3. The appetite for animal products and the consequent intensification of industrial farming pushes small farmers towards hunting, commodifying and trading wild animals as alternative trades

This is precisely what happened in China in the past decades, increasing the risk for the development and spillover of zoonotic diseases. Which resulted in Coronavirus. Thank you, meat eaters.

“During the 1990s, large industrial poultry enterprises, organized as vertically integrated “dragon-head corporations” (longtou qiye), began to steadily increase market share. Statistics show a rapid drop in smallholder poultry farms (Ke and Han 2008). During fieldwork, I discovered that many of these smallholders have not necessarily abandoned poultry production altogether, but instead now specialize in local or unusual breeds. One manner of specializing production, which aims to meet the growing demand for distinctive foods among wealthy elites, is to breed wild animals.”

https://journal.culanth.org/index.php/ca/article/view/ca30.1.03/258

4. Amassing large amounts of animals in restricted areas increases the risk of development of zoonotic diseases

“Low genetic diversity in the domestic population encourages rapid dissemination of infection if the latter are susceptible. The expansion of intensive livestock production in the last few decades, particularly for short generation interval species such as poultry and pigs, creates large high density populations in which there is an increased probability of adaptation of an introduced influenza virus and amplification for transmission between farms, to humans, and to wild animals”

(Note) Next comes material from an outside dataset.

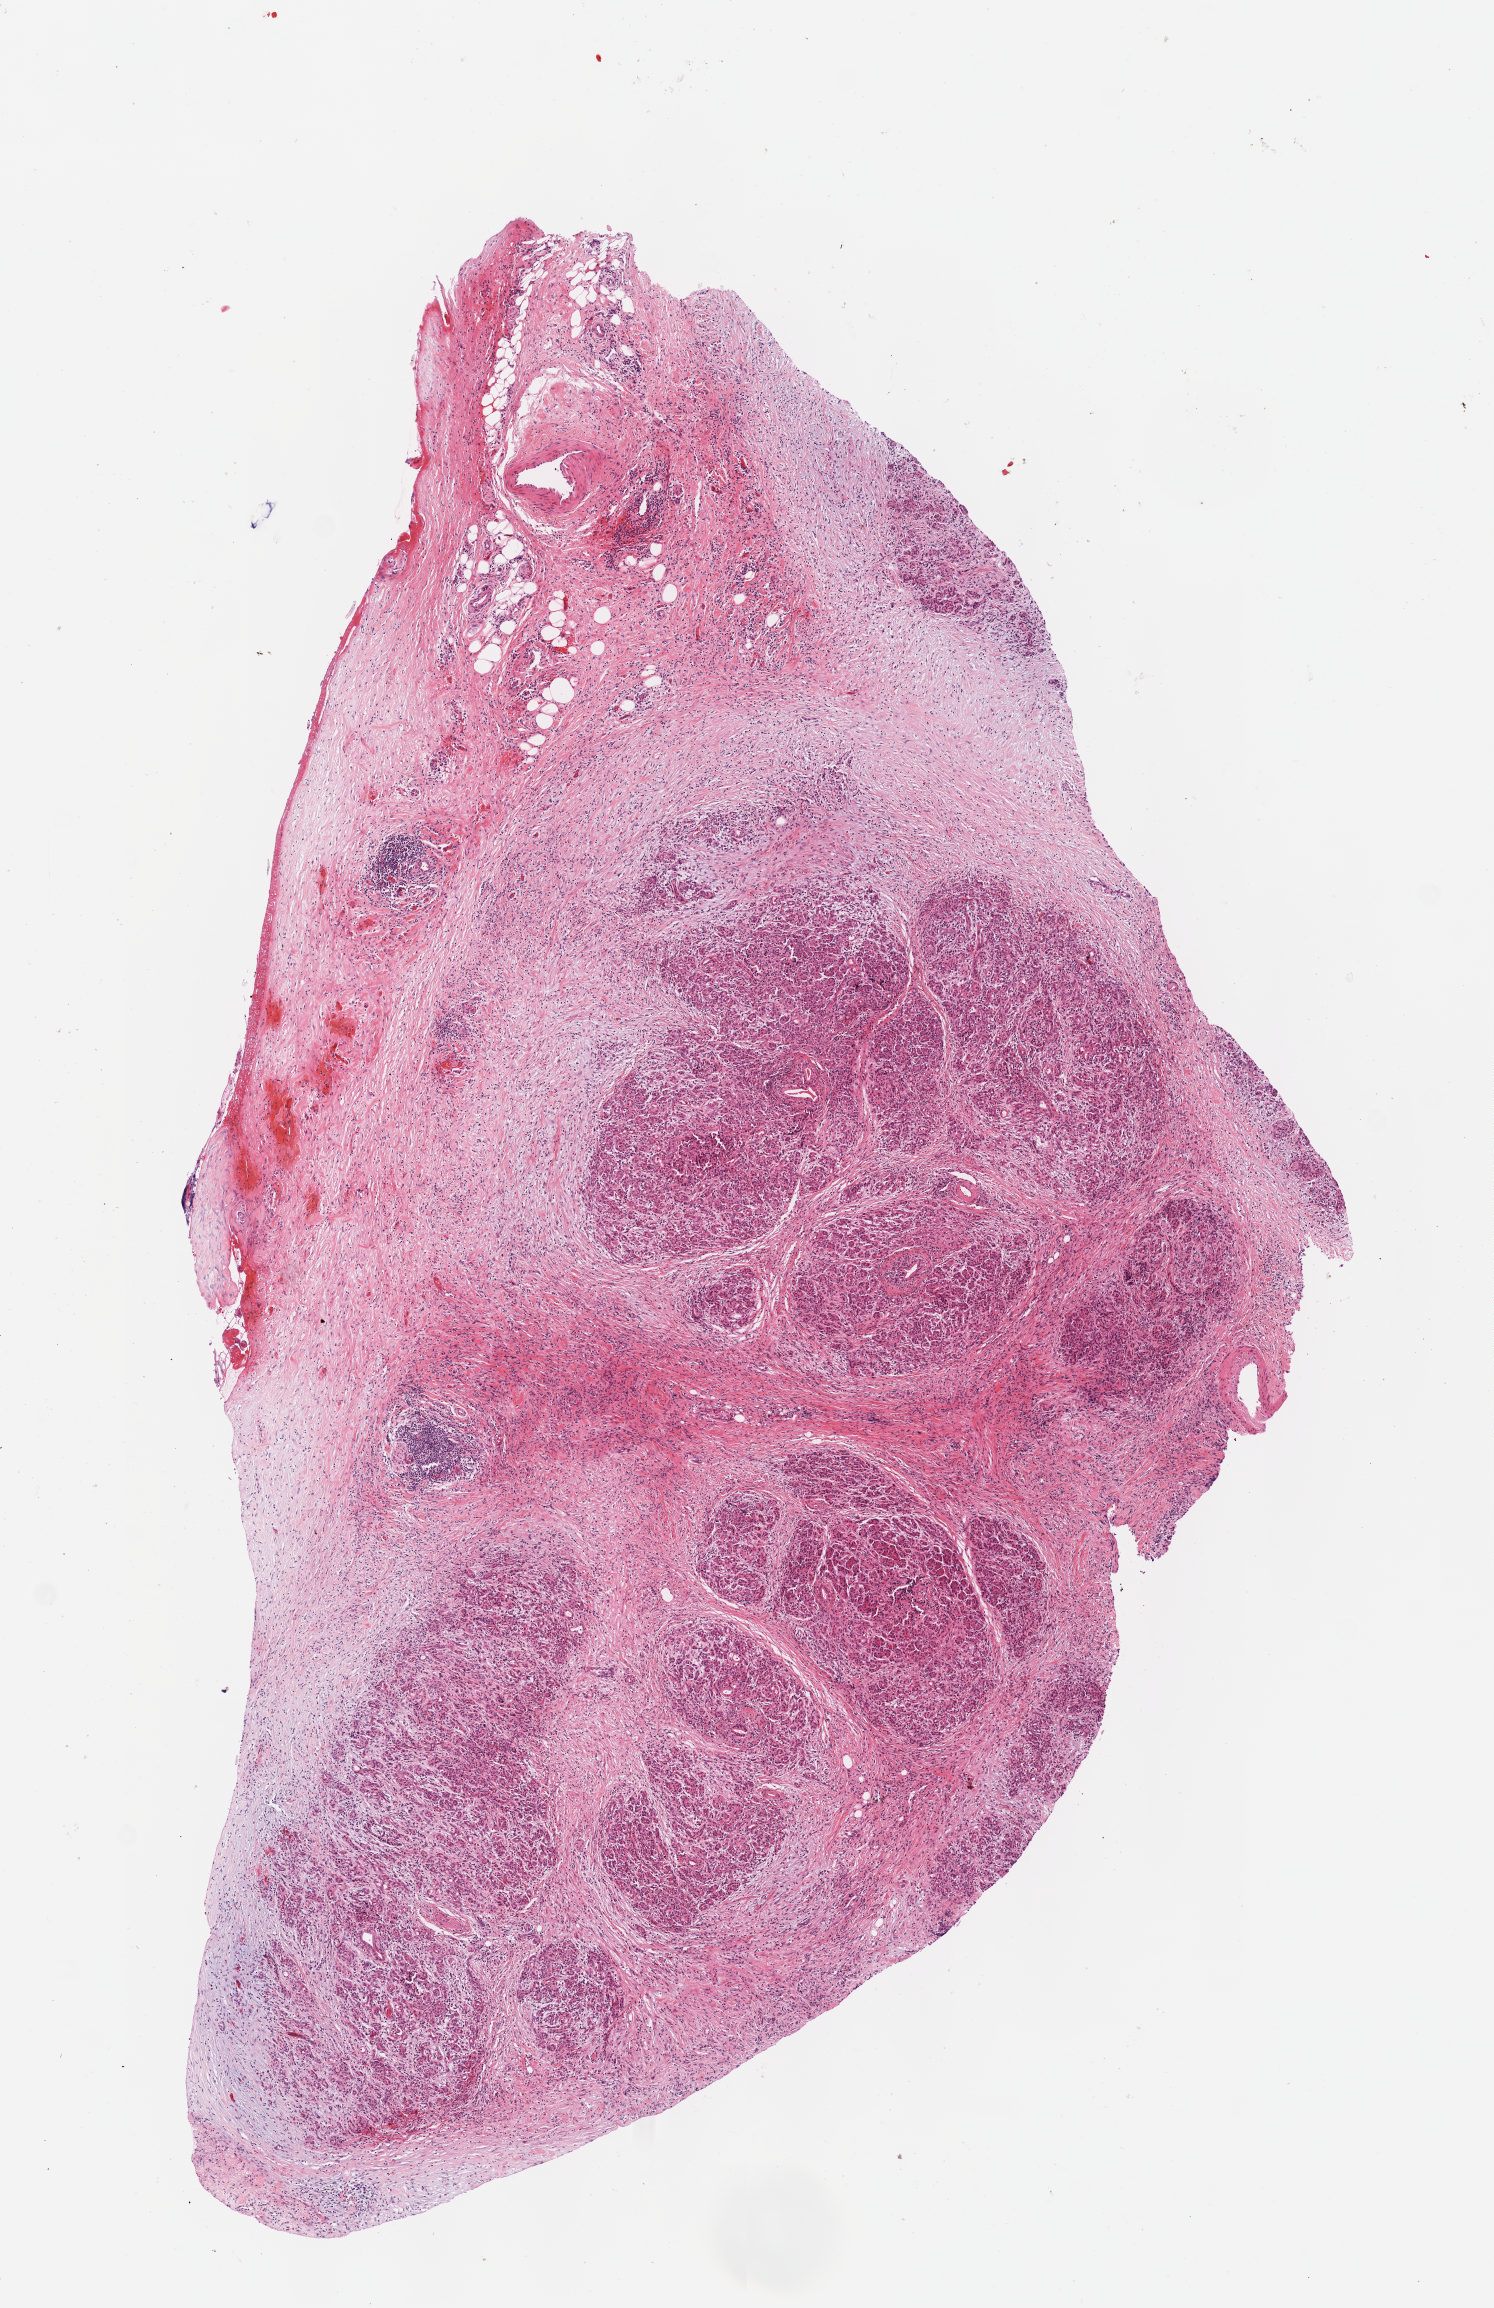
H&E-stained whole-slide image — a low-resolution overview of the entire scanned area, about 6.0 x 9.3 mm (slide scanned at 40x). Formalin-fixed paraffin-embedded (FFPE) diagnostic section. Solid tissue normal (non-tumour tissue) sample from the pancreas. Patient: female, age at initial diagnosis 61 years.
This section: solid tissue normal (non-tumour) sample from the same patient. Patient diagnosis: Infiltrating duct carcinoma, NOS (head of pancreas).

https://www.ncbi.nlm.nih.gov/pmc/articles/PMC3666729/

Conclusions

These are the facts:

  1. Since animal farming (driven by an increase in demand of animal products) is a significant cause of deforestation and loss of biodiversity, and deforestation and loss of biodiversity are risk factors for the genesis spread of zoonotic pandemics, we can conclude that consuming animal products increases risk factors for the genesis and spread of zoonotic diseases.
  2. Since the intensification of industrial farming (driven by an increase in demand of animal products) pushes small farmers towards hunting, commodifying and trading wild animals as alternative trades (which in turn are risk factors for the genesis and spread of zoonotic disease, consuming), we can conclude that consuming animal products increases risk factors for the genesis and spread of zoonotic diseases
  3. The expansion of intensive livestock production (driven by demand in animal products) in the last few decades, particularly for short generation interval species such as poultry and pigs, creates large high density populations in which there is an increased probability of adaptation of an introduced influenza virus and amplification for transmission between farms, to humans, and to wild animals. It follows that consuming animal products increases risk factors for the genesis and spread of zoonotic diseases
  4. The problem is not confined to the wet markets of Asia, obviously. The consumption of animal products has an impact, regardless of where it happens. For example, several popular “traditional” European products are actually produced with exotic meat (e.g.: the famous “Bresaola della Valtellina” is actually produced with Brazilian meat: https://cucina.corriere.it/notizie/cards/bresaola-valtellina-igp-fatta-carne-zebu-sudamericano-pochi-sanno/caso-bresaola_principale.shtml ), or produced with animals fed with soy-based food (this applies to pork, poultry, fish, …) – and soy is imported from Brazil, where its production causes deforestation.